Mark Epstein's Ongoing Claims and Family Perspective
In a January 2026 NewsNation interview, Mark Epstein predicted the February document release would prove murder. After the files appeared, Dr. Michael Baden reiterated that the three neck fractures—bilateral thyroid cartilage and hyoid—remain extremely rare in suicidal hangings and more consistent with homicidal strangulation. The family continues to reject the official ruling.
Jeffrey Epstein’s fingerprints
The second autopsy report states that prints recovered from the cell matched those taken during Epstein’s 2008 Florida arrest and were not made on the day of death. No additional unidentified prints were found. Later DNA results have not been released, leaving the print timeline unconfirmed by independent analysis.

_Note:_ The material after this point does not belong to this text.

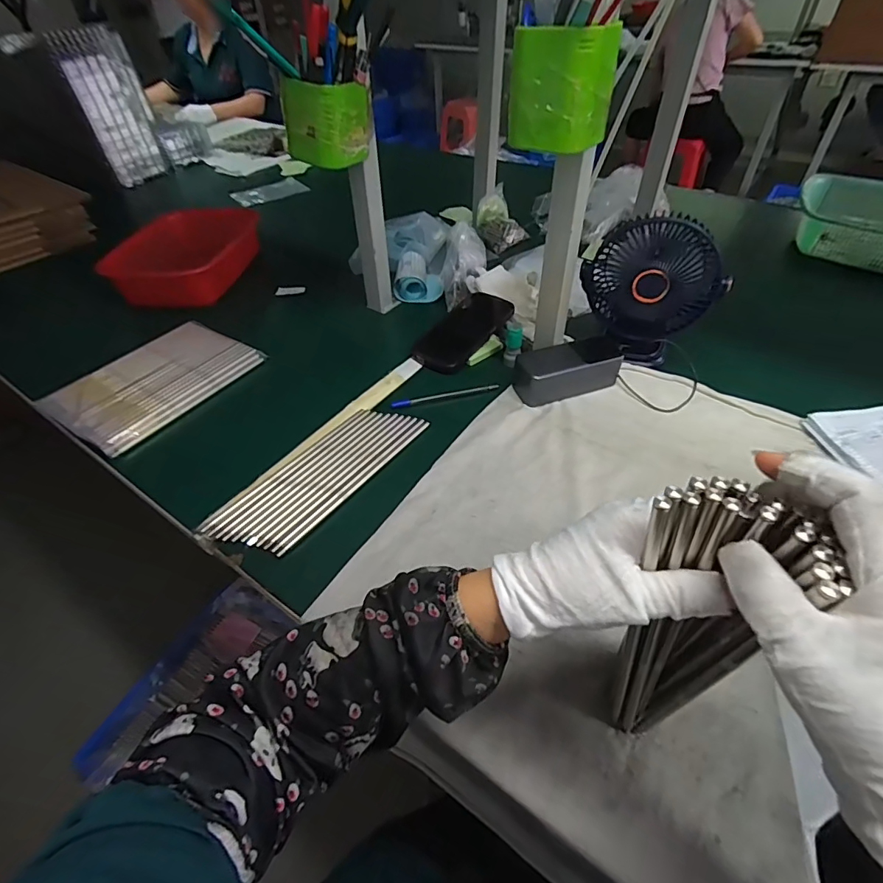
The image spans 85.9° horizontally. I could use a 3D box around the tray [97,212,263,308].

How was Jeffrey Epstein’s body found?
Pathologists still cite the lack of a body-position photograph as the central obstacle. Released images show cell disarray and two nooses that appear folded rather than cut, contradicting the initial prison report. Neither autopsy documented cuts or slashes, raising questions about how the nooses were prepared if sharp objects were unavailable.
Injuries to Jeffrey Epstein’s neck also raise questions
Both autopsies recorded a fracture of the hyoid bone. Dr. Baden maintains the pattern, combined with bilateral thyroid-cartilage breaks, is inconsistent with hanging. Dr. Kristin Roman, who performed the city autopsy, initially marked the manner of death as pending before ruling suicide after reviewing investigative materials not released at the time. The 2023 DOJ Inspector General report affirmed the suicide determination, yet experts continue to differ on whether the fractures alone can decide the question.
The 2026 document releases have supplied new images and reports, but the core limitation identified years ago persists: without a photograph of the body as it was found, forensic consensus on manner of death remains elusive.